-- Task requirements --
Set down every line from the one containing "por D. Adolfo, responsable de nuestra" through the last line of the records below, exactly as written, and leave out the pictures.

[Stored records]

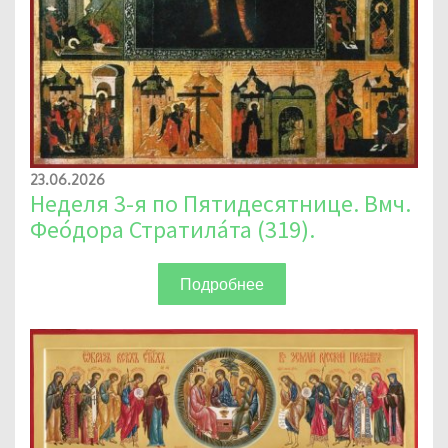
23.06.2026
Неделя 3-я по Пятидесятнице. Вмч.
Фео́дора Стратила́та (319).
Подробнее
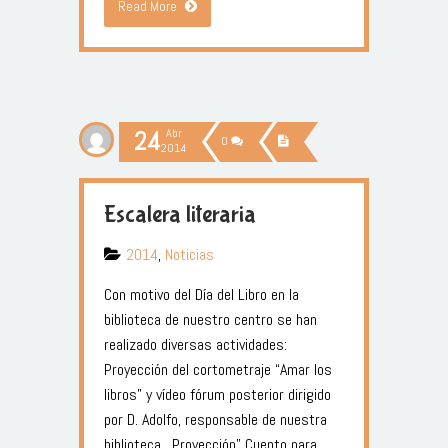
Read More
24
Abr
0
2014
Escalera literaria
2014
,
Noticias
Con motivo del Día del Libro en la
biblioteca de nuestro centro se han
realizado diversas actividades:
Proyección del cortometraje “Amar los
libros” y vídeo fórum posterior dirigido
por D. Adolfo, responsable de nuestra
biblioteca. Proyección” Cuento para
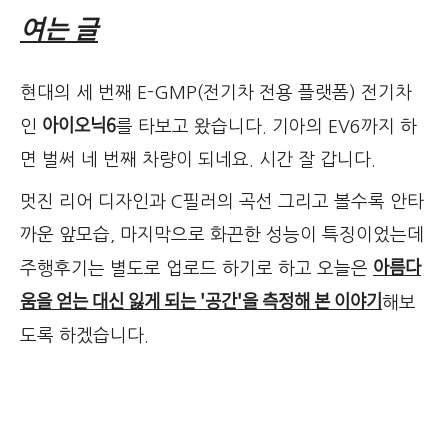
여는 글
현대의 세 번째 E-GMP(전기차 전용 플랫폼) 전기차
아이오닉6
인
를 타보고 왔습니다. 기아의 EV6까지 하
면 벌써 네 번째 차량이 되네요. 시간 잘 갑니다.
멋진 리어 디자인과 C필러의 곡선 그리고 볼수록 안타
까운 앞모습, 마지막으로 화끈한 성능이 특징이었는데
아름다
주행후기는 별도로 업로드 하기로 하고 오늘은
움을 얻는 대신 잃게 되는 '공간'을 측정해 본 이야기
해보
도록 하겠습니다.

-- Your solution --
por D. Adolfo, responsable de nuestra
biblioteca. Proyección” Cuento para
여는 글
현대의 세 번째 E-GMP(전기차 전용 플랫폼) 전기차
아이오닉6
인
를 타보고 왔습니다. 기아의 EV6까지 하
면 벌써 네 번째 차량이 되네요. 시간 잘 갑니다.
멋진 리어 디자인과 C필러의 곡선 그리고 볼수록 안타
까운 앞모습, 마지막으로 화끈한 성능이 특징이었는데
아름다
주행후기는 별도로 업로드 하기로 하고 오늘은
움을 얻는 대신 잃게 되는 '공간'을 측정해 본 이야기
해보
도록 하겠습니다.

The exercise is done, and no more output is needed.